* EXERCISE AIM *
Return each line of the records below verbatim, omitting the picture lines.

(Dataset records)
## START

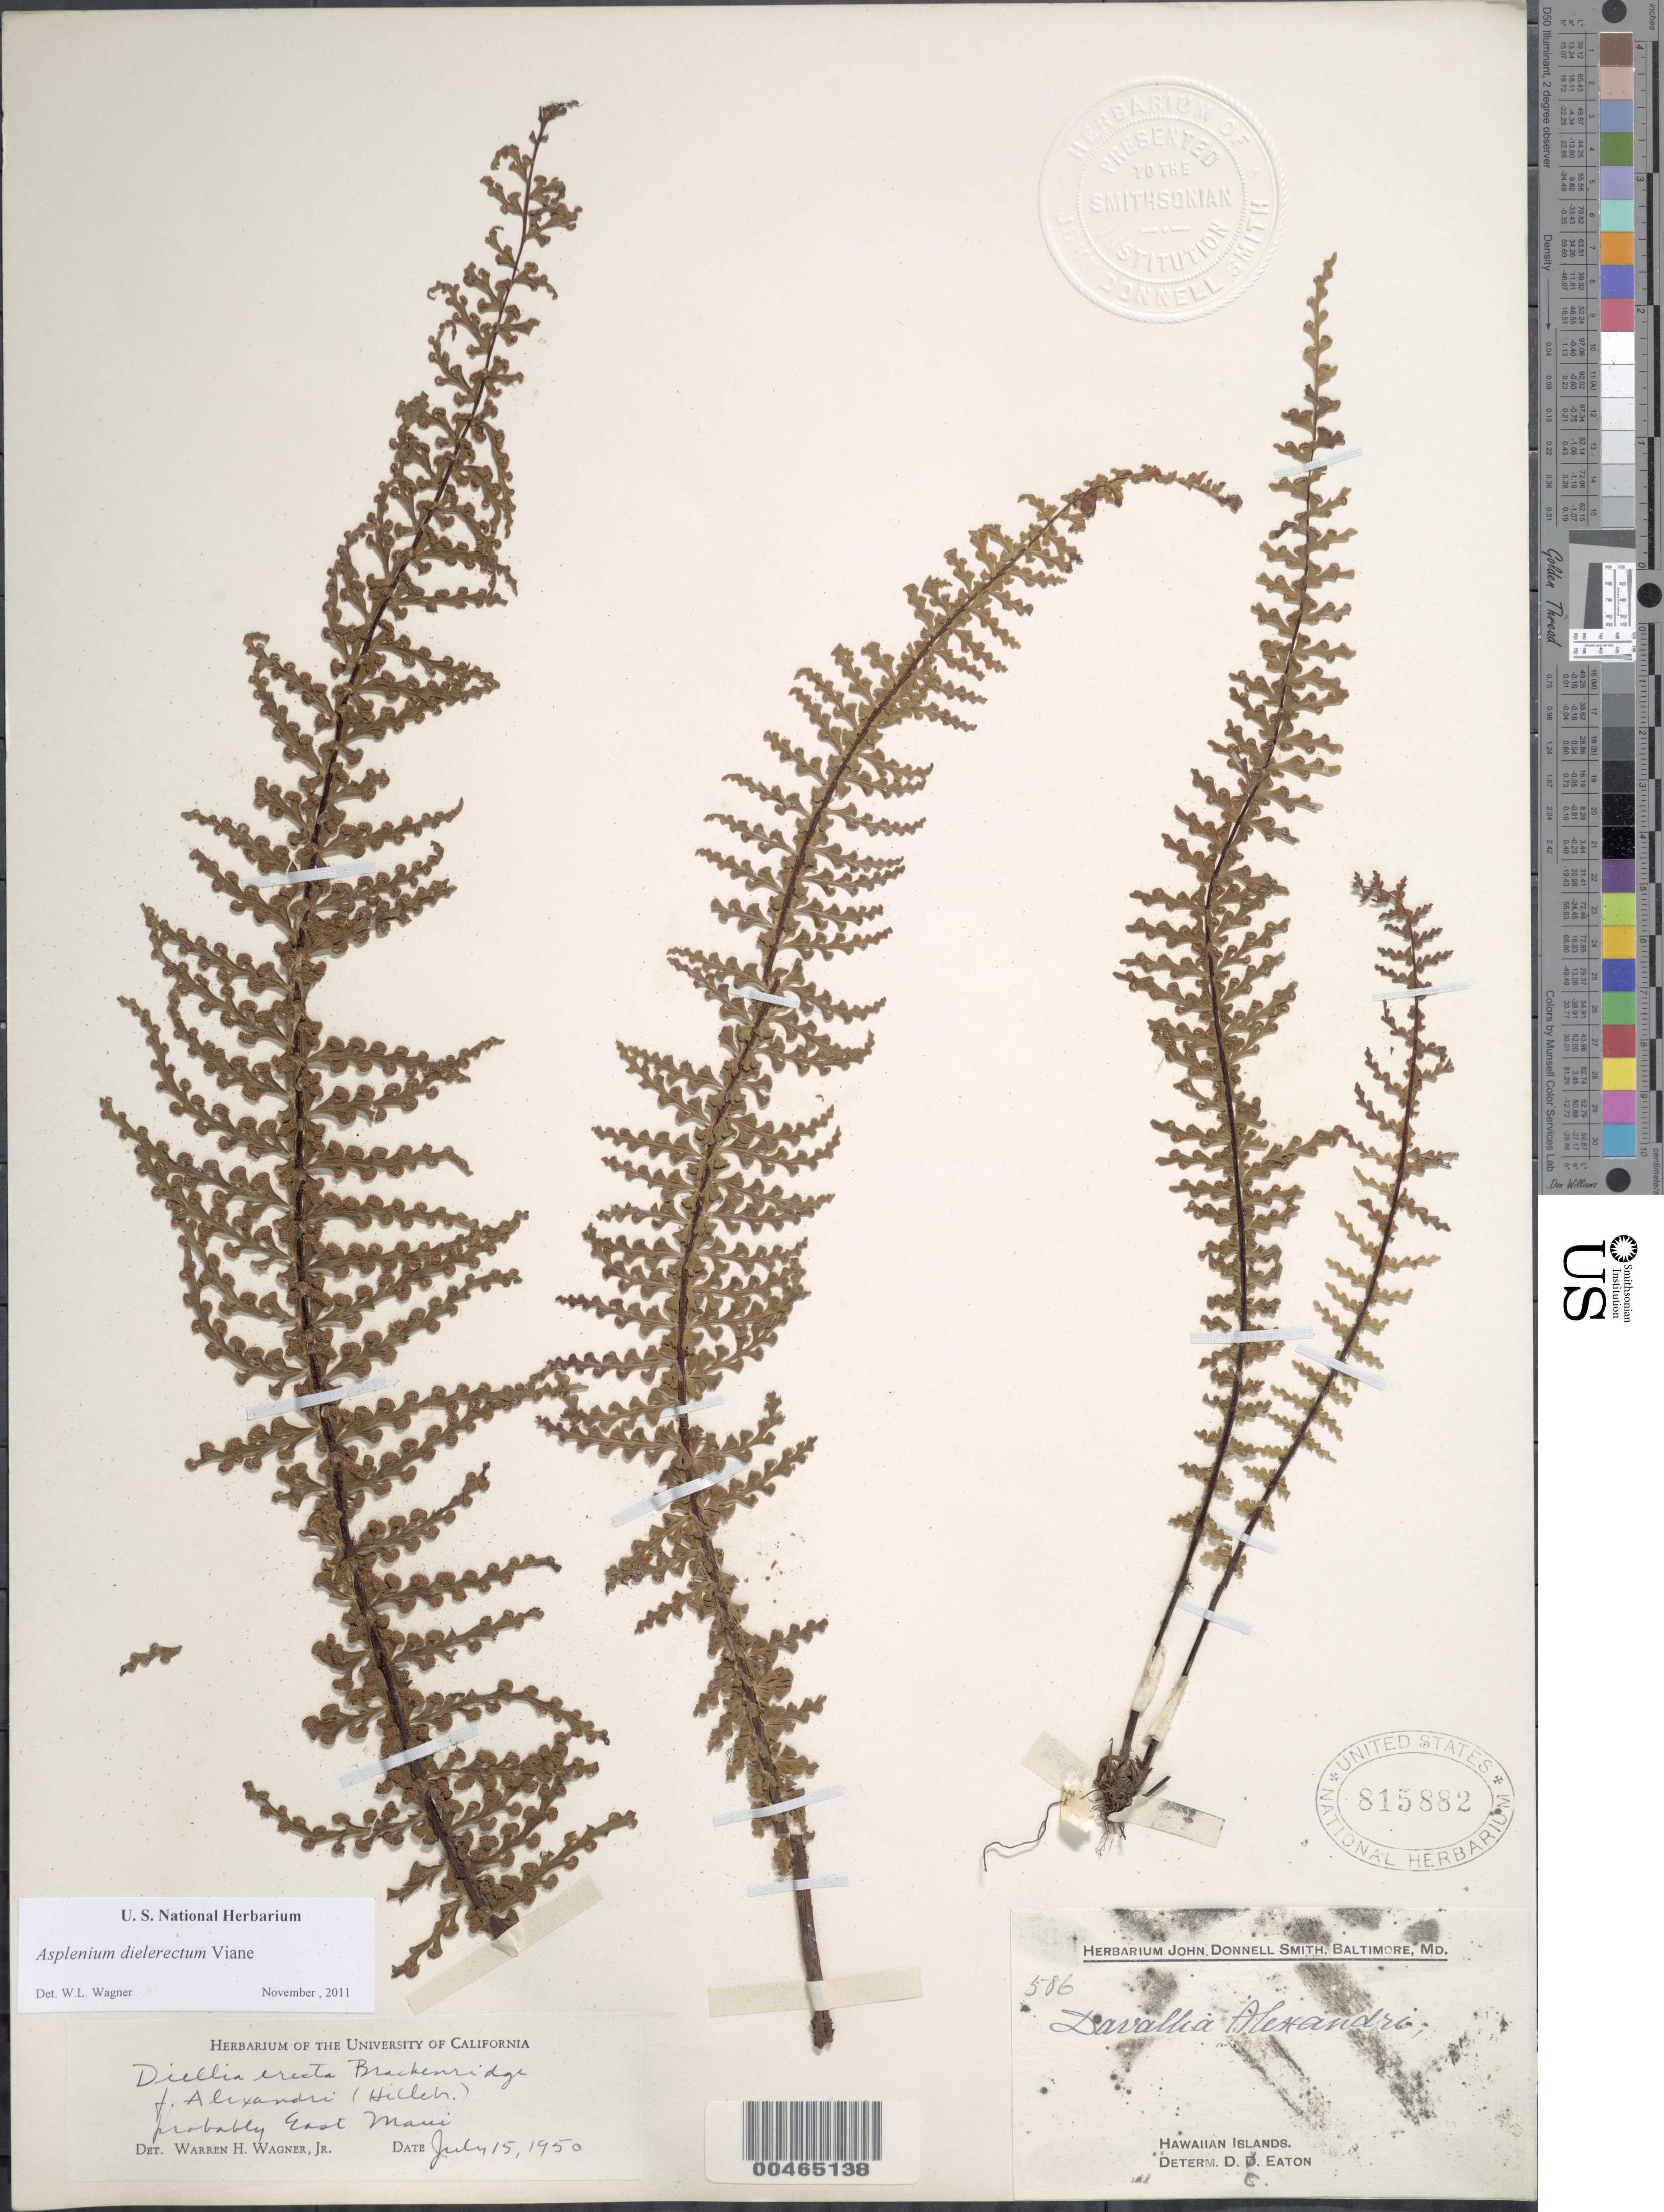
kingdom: Plantae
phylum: Tracheophyta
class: Polypodiopsida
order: Polypodiales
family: Aspleniaceae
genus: Asplenium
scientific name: Asplenium dielerectum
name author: Viane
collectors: J. Donnell Smith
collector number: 586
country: United States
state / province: Hawaii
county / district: Hawaii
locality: Hawaiian Islands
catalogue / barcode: US 815882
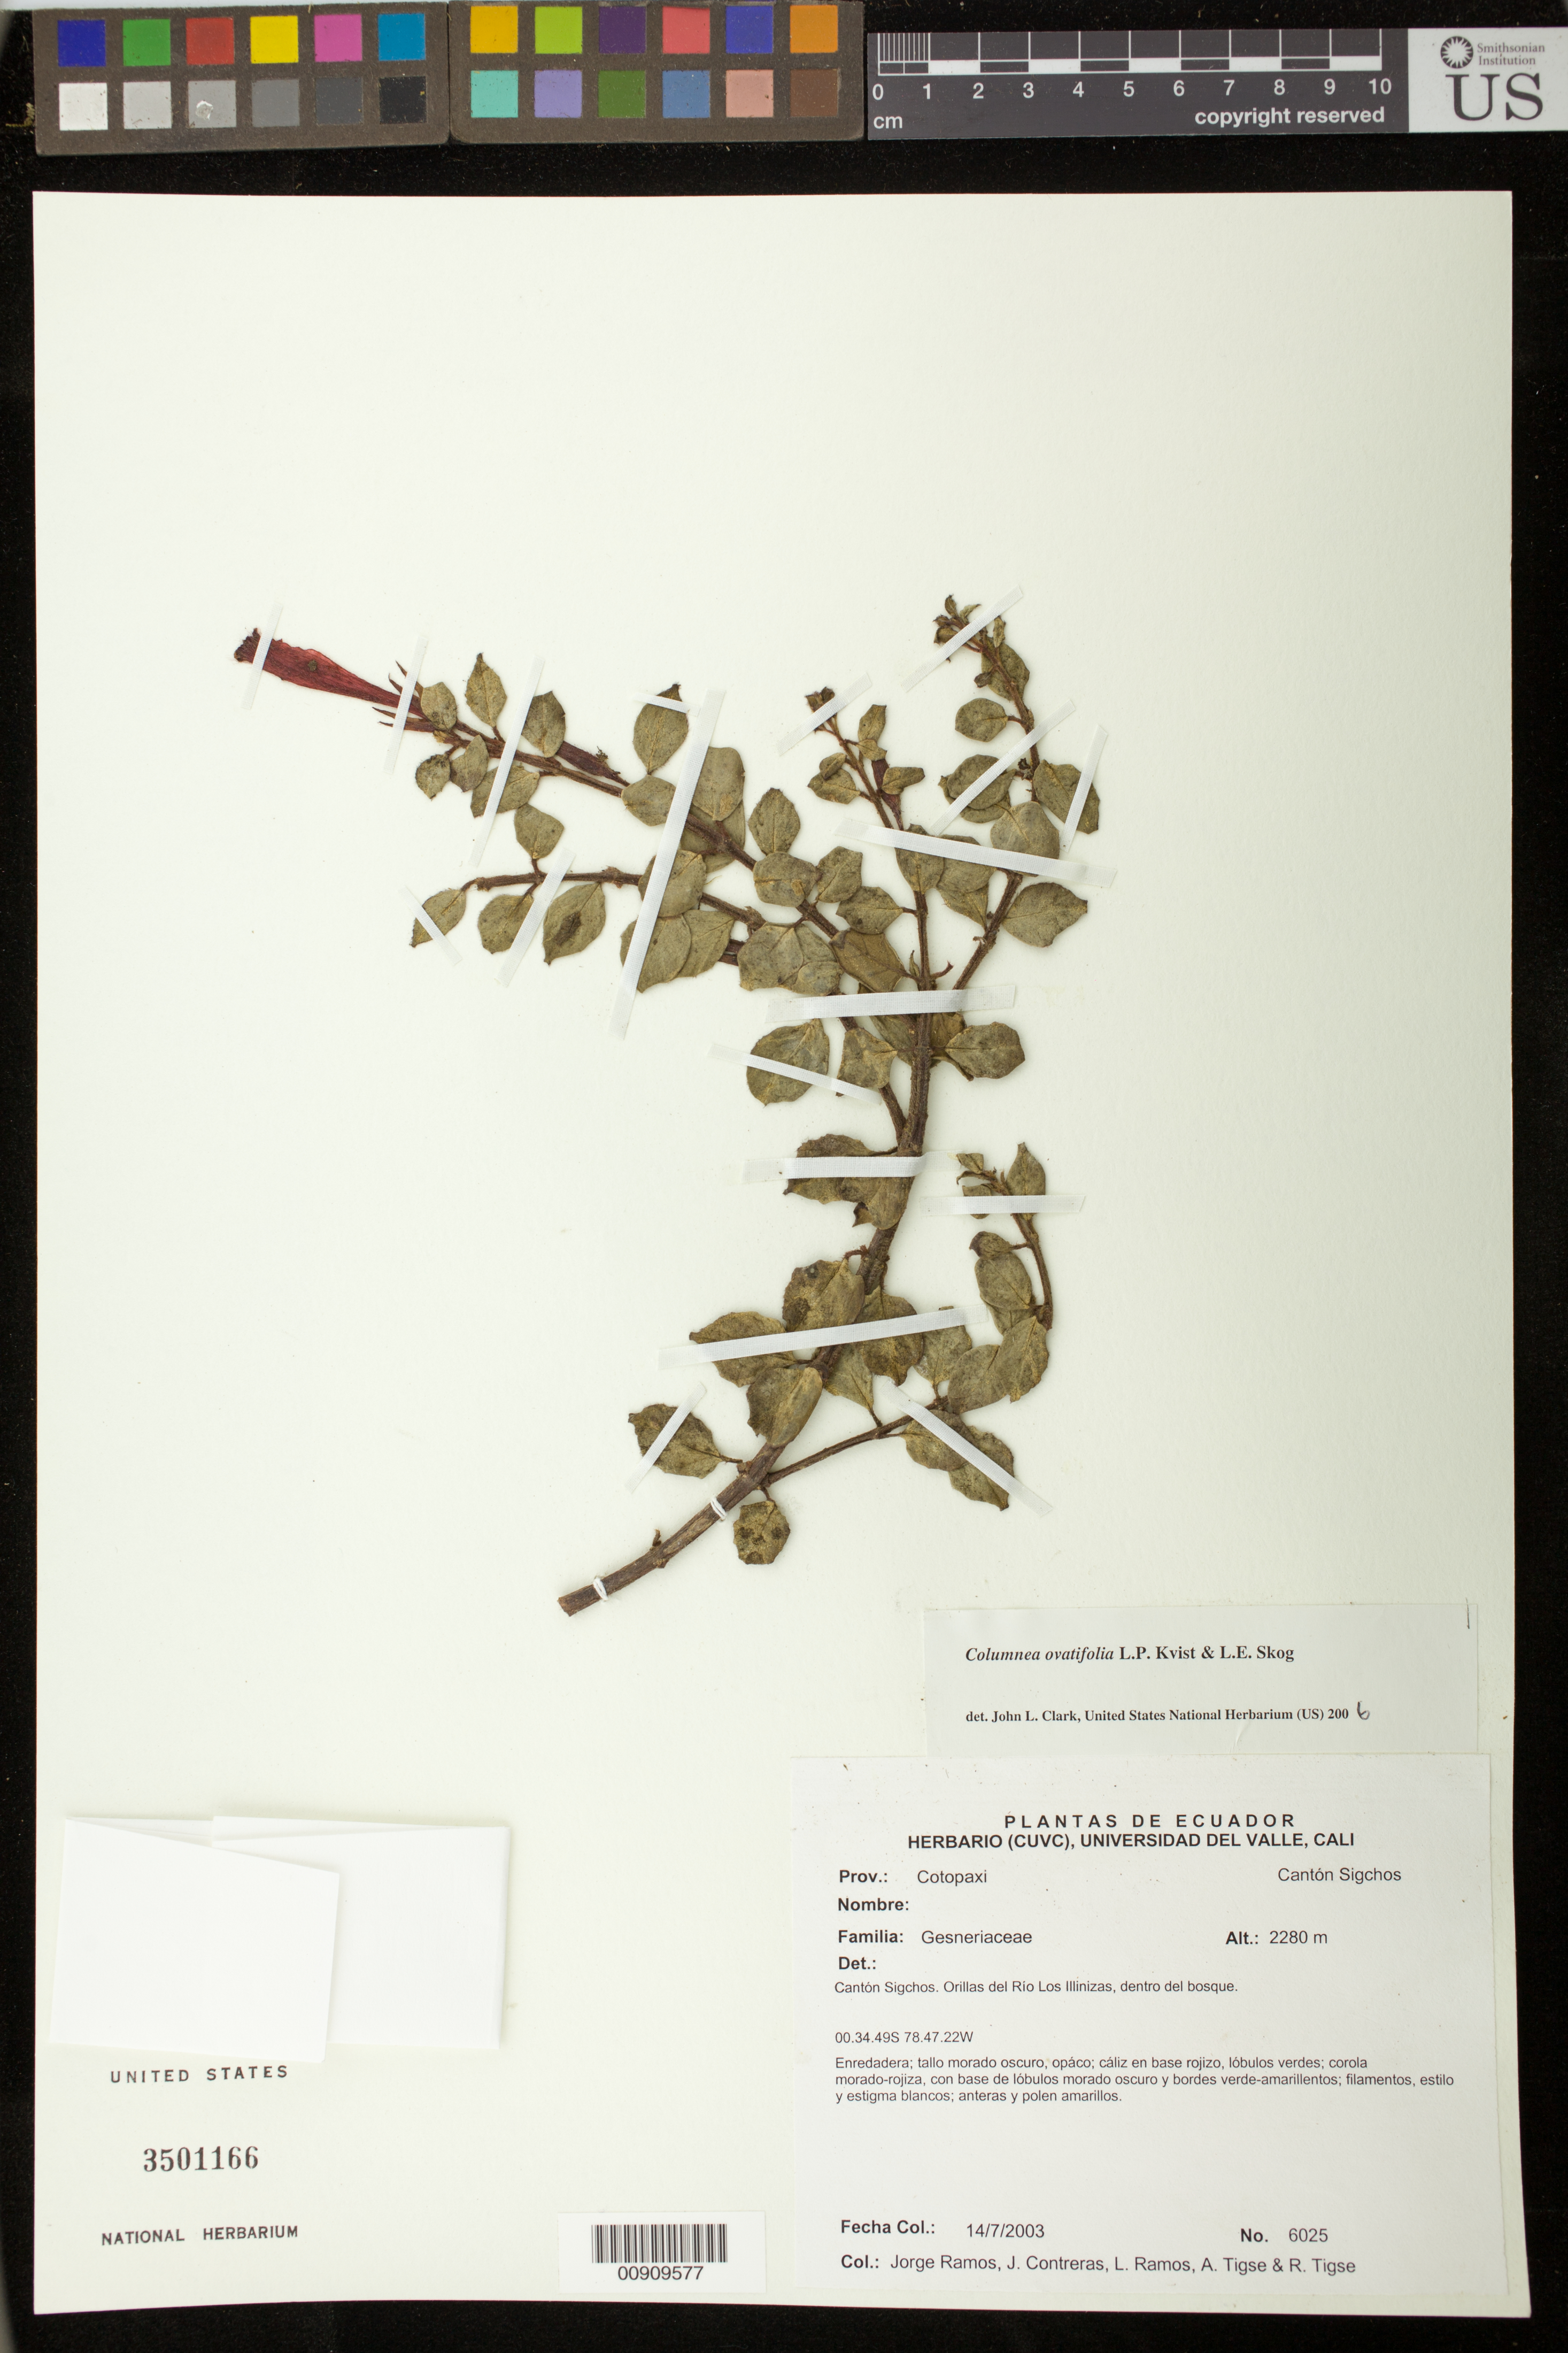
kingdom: Plantae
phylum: Tracheophyta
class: Magnoliopsida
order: Lamiales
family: Gesneriaceae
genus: Columnea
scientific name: Columnea ovatifolia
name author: L.P. Kvist & L.E. Skog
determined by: Clark, J. L., (SEL), The Marie Selby Botanical Garden (UNITED STATES)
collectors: J. Ramos, J. Contreras, L. Ramos, A. Tigse & R. Tigse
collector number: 6025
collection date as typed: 14 Jul 2003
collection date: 2003-07-14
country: Ecuador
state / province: Cotopaxi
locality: Cantón Sigchos. Orillas del Rio Los Illinizas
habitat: Dentro del bosque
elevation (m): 2280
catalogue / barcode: US 3501166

## END

* RESPONSE TO THIS TASK *
kingdom: Plantae
phylum: Tracheophyta
class: Polypodiopsida
order: Polypodiales
family: Aspleniaceae
genus: Asplenium
scientific name: Asplenium dielerectum
name author: Viane
collectors: J. Donnell Smith
collector number: 586
country: United States
state / province: Hawaii
county / district: Hawaii
locality: Hawaiian Islands
catalogue / barcode: US 815882
kingdom: Plantae
phylum: Tracheophyta
class: Magnoliopsida
order: Lamiales
family: Gesneriaceae
genus: Columnea
scientific name: Columnea ovatifolia
name author: L.P. Kvist & L.E. Skog
determined by: Clark, J. L., (SEL), The Marie Selby Botanical Garden (UNITED STATES)
collectors: J. Ramos, J. Contreras, L. Ramos, A. Tigse & R. Tigse
collector number: 6025
collection date as typed: 14 Jul 2003
collection date: 2003-07-14
country: Ecuador
state / province: Cotopaxi
locality: Cantón Sigchos. Orillas del Rio Los Illinizas
habitat: Dentro del bosque
elevation (m): 2280
catalogue / barcode: US 3501166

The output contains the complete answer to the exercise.